Jakarta - Bareskrim Polri mengerahkan tim ke Jambi untuk menyelidiki penyebab pemadaman listrik yang melanda sebagian besar wilayah Sumatera selama berjam-jam. Pemadaman ini diduga dipicu oleh gangguan sistem yang berawal dari Jambi.
Penyelidikan di Lokasi
Direktur Tindak Pidana Tertentu (Dirtipidter) Bareskrim Polri, Brigjen Mohammad Irhamni, menyatakan bahwa tim dari Direktorat Tipidter telah diterjunkan ke titik putus sambungan Sutet 175-176 di Desa Tempino, Kecamatan Mestong, Kabupaten Muaro Jambi. "Polisi menyelidiki penyebab black out yang terjadi di beberapa wilayah Sumatera," ujar Irhamni dalam keterangan tertulis pada Minggu (24/5/2026).
Tim yang terdiri dari Direktorat Tipidter Bareskrim, Puslabfor Bareskrim, dan PLN melakukan pengecekan langsung ke lokasi pada hari Minggu. Barang bukti berupa konduktor yang putus telah diamankan dan dibawa ke Puslabfor Bareskrim serta Litbang PLN untuk pemeriksaan lebih lanjut. "Barang bukti berupa konduktor yang putus dibawa ke Puslabfor Bareskrim dan Litbang PLN untuk diperiksa lebih lanjut," tambah Irhamni.
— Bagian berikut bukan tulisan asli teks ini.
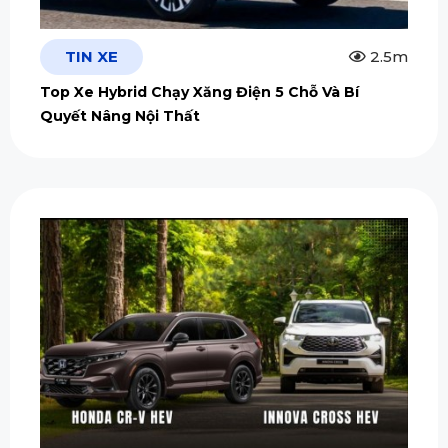
TIN XE
2.5m
Top Xe Hybrid Chạy Xăng Điện 5 Chỗ Và Bí
Quyết Nâng Nội Thất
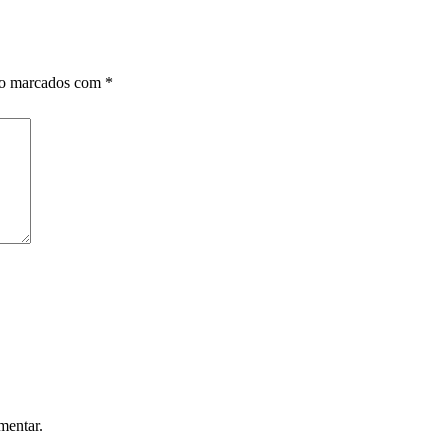
ão marcados com
*
mentar.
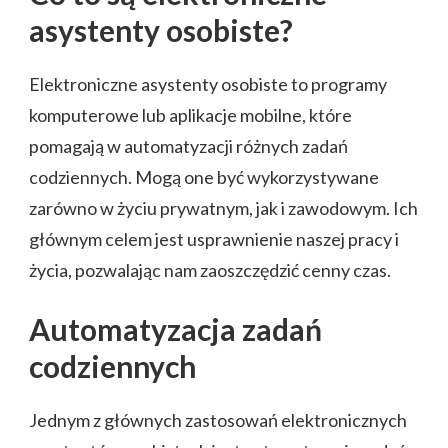
asystenty osobiste?
Elektroniczne asystenty osobiste to programy
komputerowe lub aplikacje mobilne, które
pomagają w automatyzacji różnych zadań
codziennych. Mogą one być wykorzystywane
zarówno w życiu prywatnym, jak i zawodowym. Ich
głównym celem jest usprawnienie naszej pracy i
życia, pozwalając nam zaoszczędzić cenny czas.
Automatyzacja zadań
codziennych
Jednym z głównych zastosowań elektronicznych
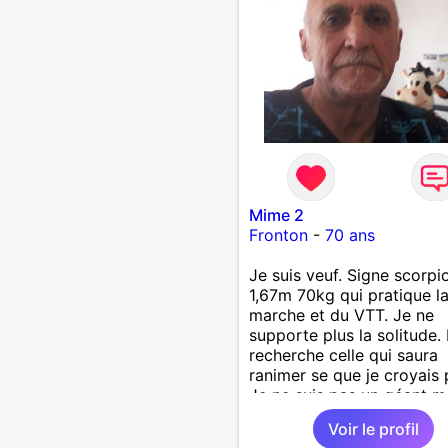
Mime 2
Fronton
-
70 ans
Je suis veuf. Signe scorpi
1,67m 70kg qui pratique l
marche et du VTT. Je ne
supporte plus la solitude. 
recherche celle qui saura
ranimer se que je croyais 
Je ne suis pas un géant ma
un gros coeur. Je support
Voir le profil
le mensonge l'hypocrisie. 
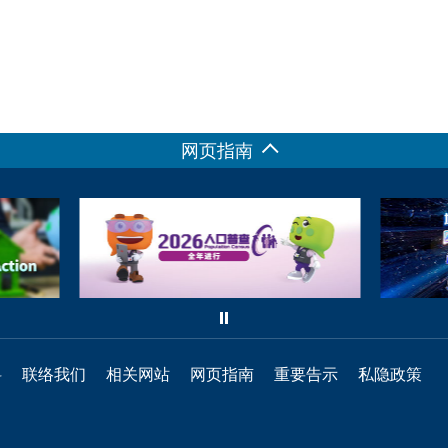
网页指南
料
联络我们
相关网站
网页指南
重要告示
私隐政策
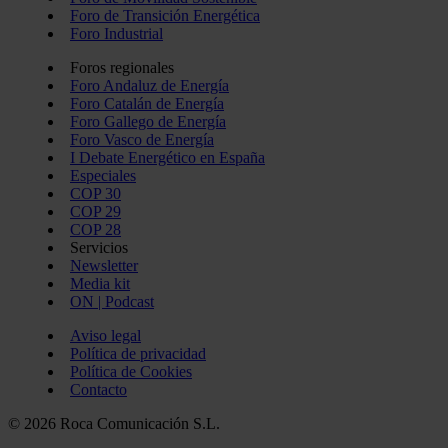
Foro de Transición Energética
Foro Industrial
Foros regionales
Foro Andaluz de Energía
Foro Catalán de Energía
Foro Gallego de Energía
Foro Vasco de Energía
I Debate Energético en España
Especiales
COP 30
COP 29
COP 28
Servicios
Newsletter
Media kit
ON | Podcast
Aviso legal
Política de privacidad
Política de Cookies
Contacto
© 2026 Roca Comunicación S.L.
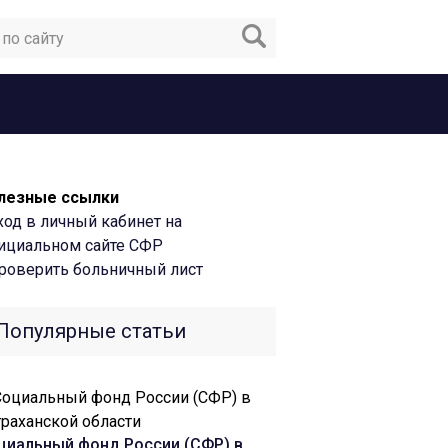
лезные ссылки
ход в личный кабинет на
ициальном сайте СФР
роверить больничный лист
Популярные статьи
циальный фонд России (СФР) в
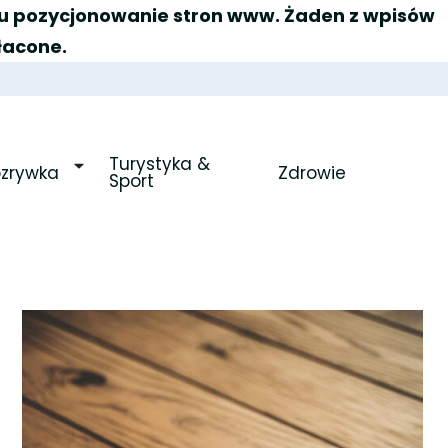
elu pozycjonowanie stron www. Żaden z wpisów
łacone.
Turystyka & 
ozrywka
Zdrowie
Sport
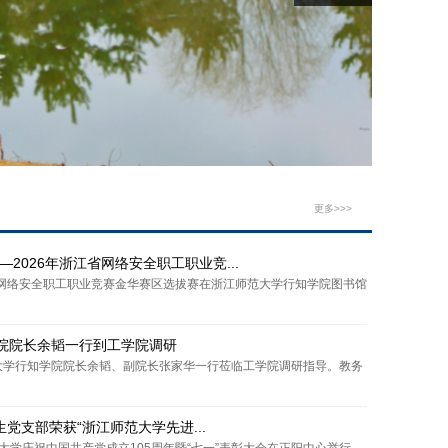
更多>>>
—2026年浙江省网络安全职工职业竞...
江省网络安全职工职业竞赛金华赛区选拔赛在浙江师范大学行知学院图书馆
院院长余韬一行到工学院调研
大学行知学院院长余韬、副院长张家华一行莅临工学院调研指导。教务
生党支部荣获“浙江师范大学先进...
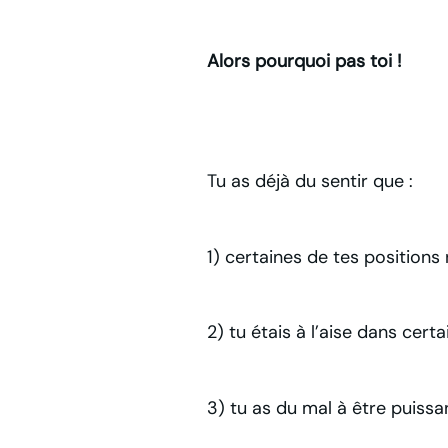
Alors pourquoi pas toi !
Tu as déjà du sentir que :
1) certaines de tes positions 
2) tu étais à l’aise dans cer
3) tu as du mal à être puissa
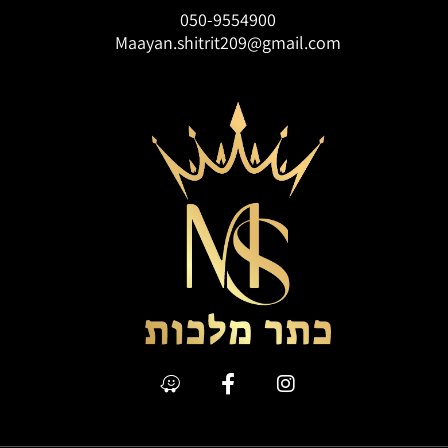
050-9554900
Maayan.shitrit209@gmail.com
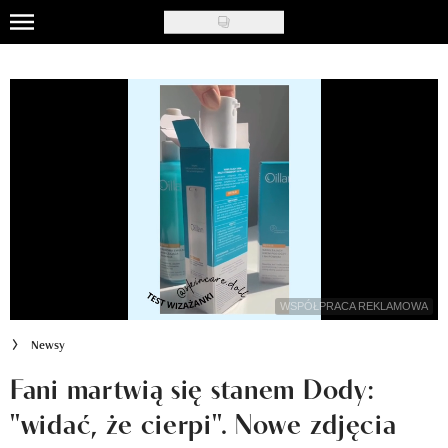
Skip
to
Uroda
main
content
Moda
Ślub i wesele
Styl życia
Nasze akcje
Inspiracje
WSPÓŁPRACA REKLAMOWA
Recenzje kosmetyków
Newsy
Klub Recenzentki
Fani martwią się stanem Dody:
"widać, że cierpi". Nowe zdjęcia
Newsy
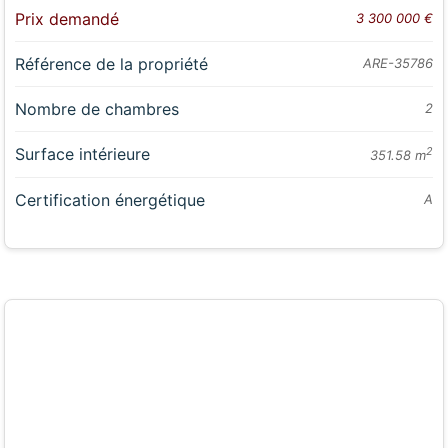
Prix demandé
3 300 000 €
Référence de la propriété
ARE-35786
Nombre de chambres
2
Surface intérieure
2
351.58 m
Certification énergétique
A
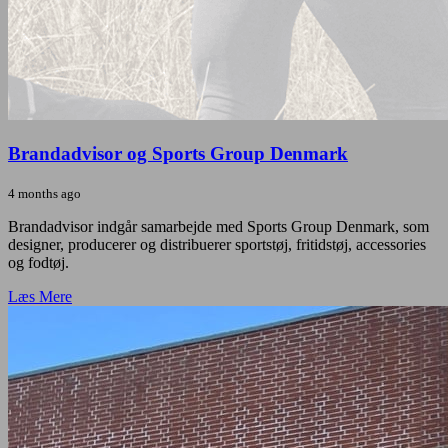
Brandadvisor og Sports Group Denmark
4 months ago
Brandadvisor indgår samarbejde med Sports Group Denmark, som
designer, producerer og distribuerer sportstøj, fritidstøj, accessories
og fodtøj.
Læs Mere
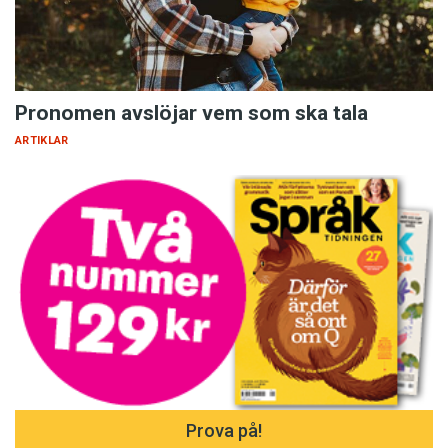
Pronomen avslöjar vem som ska tala
ARTIKLAR
Prova på!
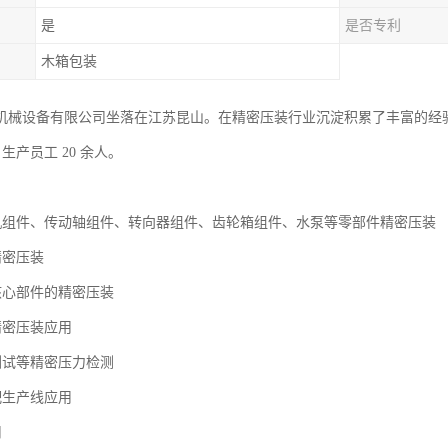
是
是否专利
木箱包装
机械设备有限公司坐落在江苏昆山。在精密压装行业沉淀积累了丰富的经
㎡，生产员工 20 余人。
机组件、传动轴组件、转向器组件、齿轮箱组件、水泵等零部件精密压装
精密压装
核心部件的精密压装
精密压装应用
测试等精密压力检测
配生产线应用
用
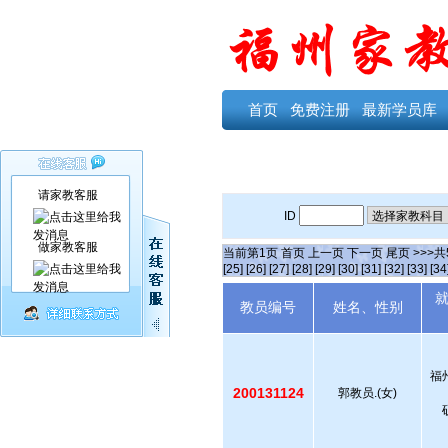
首页
免费注册
最新学员库
请家教客服
ID
做家教客服
当前第
1
页
首页
上一页
下一页
尾页
>>>共
[25]
[26]
[27]
[28]
[29]
[30]
[31]
[32]
[33]
[34
教员编号
姓名、性别
福
200131124
郭教员.(女)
Belum Ada Indikasi Kesengajaan
Irhamni menegaskan bahwa sejauh ini belum ditemukan indikasi kesengajaan manusia dalam peristiwa putusnya konduktor tersebut. Pengecekan lebih lanjut akan terus dilakukan untuk memastikan penyebab pasti gangguan.
Dampak Pemadaman
Listrik di sejumlah provinsi Sumatera, yaitu Jambi, Sumatera Barat, Riau, Sumatera Utara, dan Aceh, padam sejak Jumat (22/5) sore. Penyebabnya adalah kerusakan transmisi di wilayah Jambi. Direktur Utama PLN, Darmawan Prasodjo, menyampaikan permohonan maaf kepada masyarakat atas gangguan ini. "Kami atas nama PT PLN Persero menyampaikan permohonan maaf sebesar-besarnya kepada seluruh masyarakat yang berada di Sumatera, terutama di Jambi, Sumatera Barat, Riau, Sumatera Utara, dan Aceh karena adanya gangguan sistem kelistrikan sejak tadi malam," kata Darmawan dalam konferensi pers di Jakarta, Sabtu (23/5).
Darmawan menjelaskan bahwa indikasi awal gangguan kelistrikan massal dipicu oleh cuaca buruk pada ruas transmisi 275 KV antara Muara Bungo dan Sungai Rumbai di Jambi. Gangguan ini menyebabkan sistem transmisi keluar dari sistem kelistrikan Sumatera, sehingga beberapa wilayah mengalami kelebihan pasokan listrik (oversupply) karena beban hilang secara tiba-tiba. Akibatnya, frekuensi dan tegangan listrik naik, menyebabkan pembangkit otomatis keluar dari sistem. Di sisi lain, wilayah lain justru mengalami defisit daya karena berkurangnya pasokan, yang menyebabkan frekuensi dan tegangan turun dan membebani pembangkit lain hingga akhirnya sistem kelistrikan lepas dari jaringan. PLN terus melakukan pengecekan dan perbaikan secara bertahap.